Capitalizing on patients' life experiences will lead to more effective learning. During the needs assessment, learners are invited to share what they know about a behavior such as getting physical activity, their past experiences with this behavior, their attitudes or beliefs about the topic, their cultural beliefs, and their own perceived strengths or deficiencies about the behavior. Building on their experience and addressing any related issues potentiates learning.

All adults desire autonomy, including the ability to make their own decisions. Personal autonomy and responsibility for health care, from patients' perspectives, can only be realized if they are treated as independent and capable.

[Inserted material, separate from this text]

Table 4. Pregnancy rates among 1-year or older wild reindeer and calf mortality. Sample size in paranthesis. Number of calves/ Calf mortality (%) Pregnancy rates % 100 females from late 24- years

Providing opportunities during teaching or training for learners to make decisions, set personal goals, and create action plans is a requirement. Helping patients anticipate barriers and devise strategies to overcome those barriers is an important component of this process.

Finally, taking action requires learners to be able to use and practice what they have learned with some immediacy. Adults learning a new job skill, for example, must use the skill immediately, or they lose both interest and the knowledge or skill they have acquired. The same is true for patients acquiring new diabetes self-management concepts and skills. Creating opportunities during the learning session to practice skills such as monitoring blood glucose, reading food labels, and choosing portion sizes can help patients incorporate such skills into their daily lives.

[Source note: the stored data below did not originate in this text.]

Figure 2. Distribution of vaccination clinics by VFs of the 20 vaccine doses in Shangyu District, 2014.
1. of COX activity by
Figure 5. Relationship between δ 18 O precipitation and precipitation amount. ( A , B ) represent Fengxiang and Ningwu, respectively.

Measuring outcomes or obtaining metrics is something with which health care professionals are becoming increasingly familiar. Measuring against Healthcare Effectiveness Data and Information Set metrics, National Committee for Quality Assurance (NCQA) guidelines, and individual organization recommendations provides the feedback necessary for continuous quality improvement. Measuring outcomes also provides feedback to patients, providers, and the entire clinical practice about the effectiveness of their educational interventions.

Just as in quality-improvement initiatives, outcomes can be measured in terms of adoption of a process (such as checking A1C levels, exercising, or taking medications) or in terms of actual health outcomes (such as the percentage improvement in A1C level or weight change). Behavior changes can be both processes and health outcomes. For example, reducing calories could be a process that leads to the medical outcome of weight loss. On the other hand, reading labels and measuring portions can be a process leading to calorie reduction, which can itself be a desired outcome related to improved health outcomes.

Because measurement is key to future reimbursement and quality improvement, it is important to recognize that outcome measures can be both individual (related to competence or performance) and population-based (related to the aggregated group performing the behaviors). Patient self-reported outcomes are also being considered as NCQA outcome measures for the future, suggesting that both providers and patients will need to become knowledgeable about outcomes. As providers and patients recognize the value of measuring outcomes, both benefit from improved patient health, enhanced personal satisfaction, and the potential for cost savings.